Baron d'Holbach 1764

The Abbot and the Rabbi


Source: Grimm, Correspondence Litteraire. Paris, Furne, 1829;
Translated: for marxists.org by Mitch Abidor 2005;
CopyLeft: Creative Commons (Attribute & ShareAlike) marxists.org 2005.


A Venetian abbot, arguing with a rabbi from Ferrara, claimed to have proved the truth of the Christian religion and the certainty of the arrival of the Messiah. He based this, as is the common usage, on the fulfillment of the prophecies that announced the dispersion of the Jews and the misfortunes that have fallen upon that nation. The rabbi answered him by first saying that the messiah announced by the scriptures was neither a God, nor a liberator, nor a monarch, as was commonly believed. Instead, it was a period of great happiness that had already arrived, and which the Hebrews have enjoyed for a great number of centuries. He went so far as to prove to the abbot that the Jewish people were incomparably happier than the Christians or any other people on earth. Here is what he based this paradox on:

  1. He said: “As you yourself avow, we adore the true God, but his upkeep doesn’t cost us anything. We no longer have any temples or altars or sacrifices. We have neither pope nor bishops nor priests to dearly pay. We aren’t obliged to provide for a mass of monks who devour the substance of nations without being of any use to them...
  2. The Eternal doesn’t ask of us that we do ourselves harm. Jews don’t condemn themselves to voluntary celibacy. The daughters of Zion don’t think that the Divinity is flattered by seeing them groan in perpetual prisons where they uselessly die after having been unhappy all their lives. They don’t reproach themselves for producing descendants of Abraham and for multiplying their race like the stars in the sky...
  3. We don’t have a monarch to maintain, courtiers to sate, troops to pay off. We are the subjects of your princes only as long as this is convenient for us. As soon as a country displeases us we pass into another, and with the assistance of letters of exchange – which we invented – our fortune follows us. Deprived of the right to acquire land, we are, thank God, foreigners in every country...
  4. Equally descendants of Abraham, Isaac, and Jacob, among ourselves there are none of the troublesome distinctions between nobles and commoners. Every Jew’s birth is illustrious, and we hold none of our brothers in contempt...
  5. If the others nations hold us in contempt, we feel the same for them: there doesn’t exist a Jew who doesn’t have utter contempt for other peoples. Among us no man is a slave, like the negroes, or a serf, like the Christians. We aren’t condemned to the mines or to public works. We never serve as soldiers or sailors; we are never made to fire on the militia. The Christians fight among themselves so our commerce can flourish....
  6. The rewards promised us by the God of Abraham are purely temporal, and we have enjoyed them for a long while. We were promised the fat of the land, and that fat is money. We have the benefits, and others the charges. Don’t we have in our hands a great part of the world’s riches? We were promised that we would loan usuriously: are we not the greatest usurers in the world? We were promised that others would not use usury on us: is there a single Christian who can brag of having made a usurious loan to a Jew?
  7. We are accused of fraud and bad faith towards outsiders. But are those outsiders not our enemies? We are gentle, humane, and compassionate towards our brothers. Among ourselves we observe the strictest justice; we are faithful in out commitments. Our God gave us dispensed us from these obligations towards others. And for all the good they wish upon us or do us, you will agree that we don’t owe them much.
  8. We don’t mix with Christian women, or any other modern people. We are the people the least infected with the sickness that the pious Spaniards brought from the ends of the earth. If some accident of this kind occurs, it usually only falls upon some Portuguese Jew who transgresses his law by paying homage to the daughter of an uncircumcised.

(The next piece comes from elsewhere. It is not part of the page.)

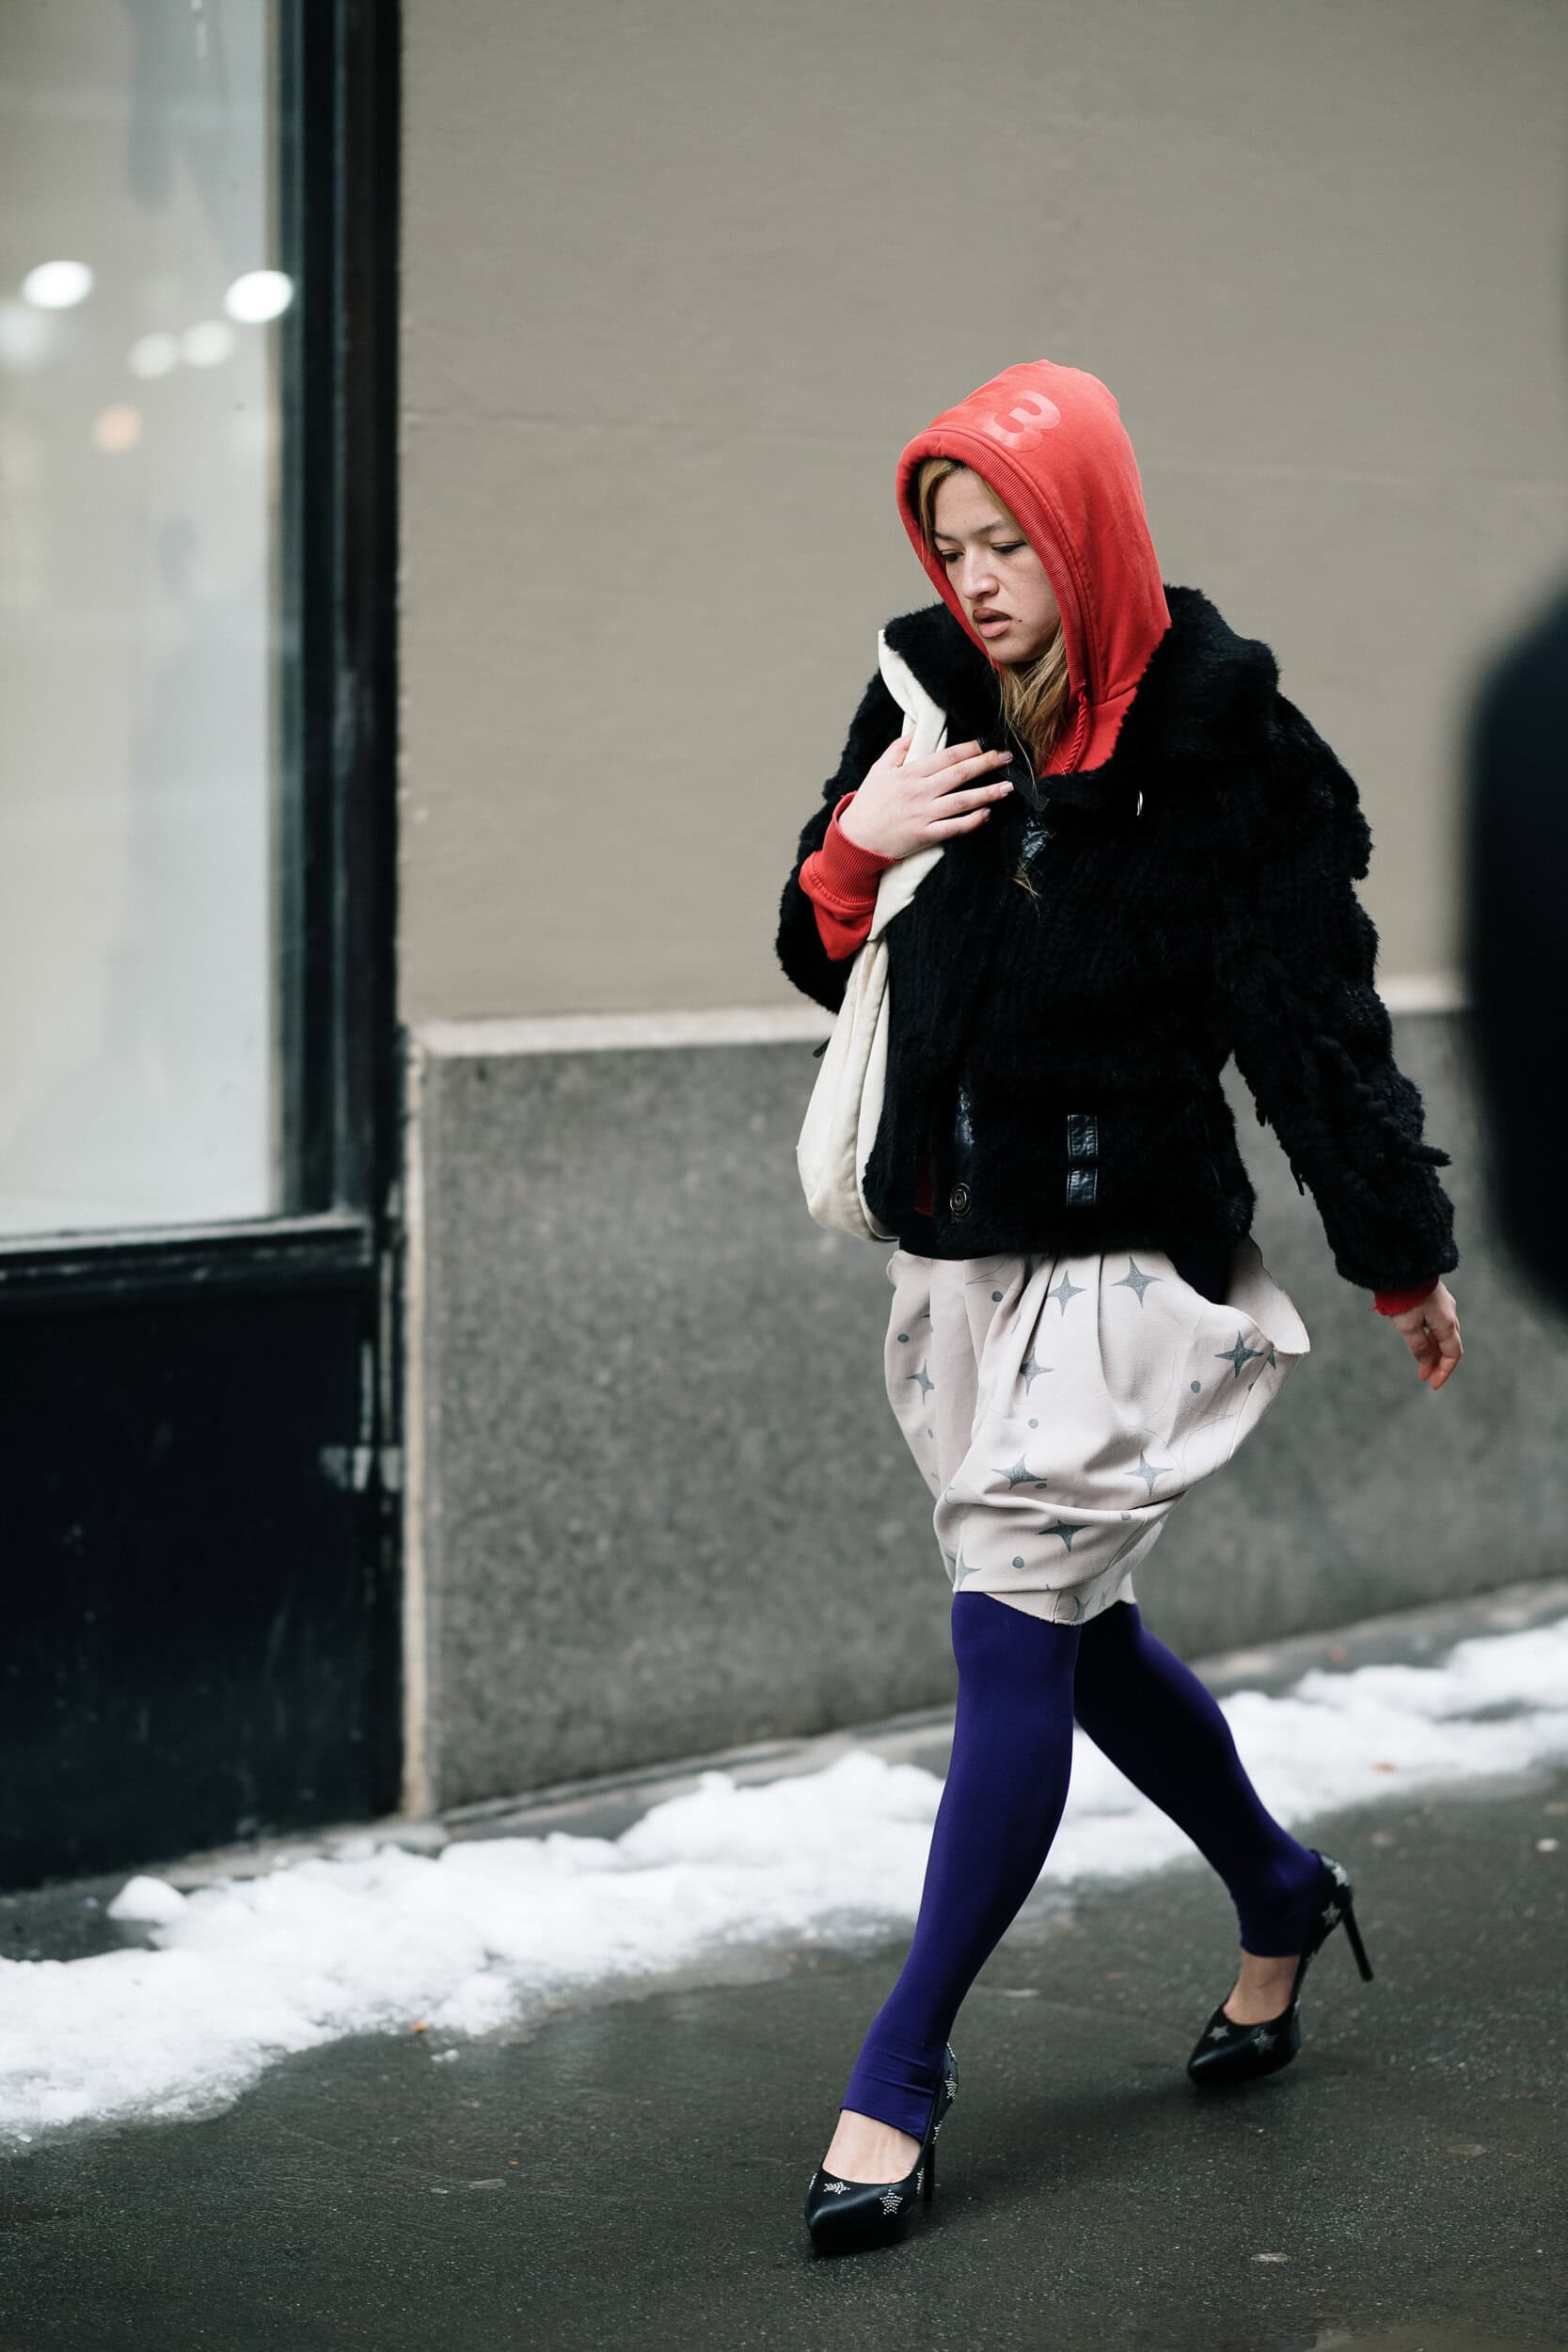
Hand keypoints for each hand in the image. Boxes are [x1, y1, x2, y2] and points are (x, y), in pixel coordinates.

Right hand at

Weigh these advantages, said the rabbi, and see if the Jews are as unhappy as is thought. Do you doubt that our nation is more numerous than when it was confined in arid Judea? Do you not think it is richer than under David and Solomon? Through its very dispersion, has not the whole universe become its inheritance? Don’t we gather what others planted? Don’t Christians go to the ends of the world to gather riches and kill each other for us?”

The abbot remained silent. He was forced to agree that the Hebrews, condemned as they are, are not the least favored people in this world.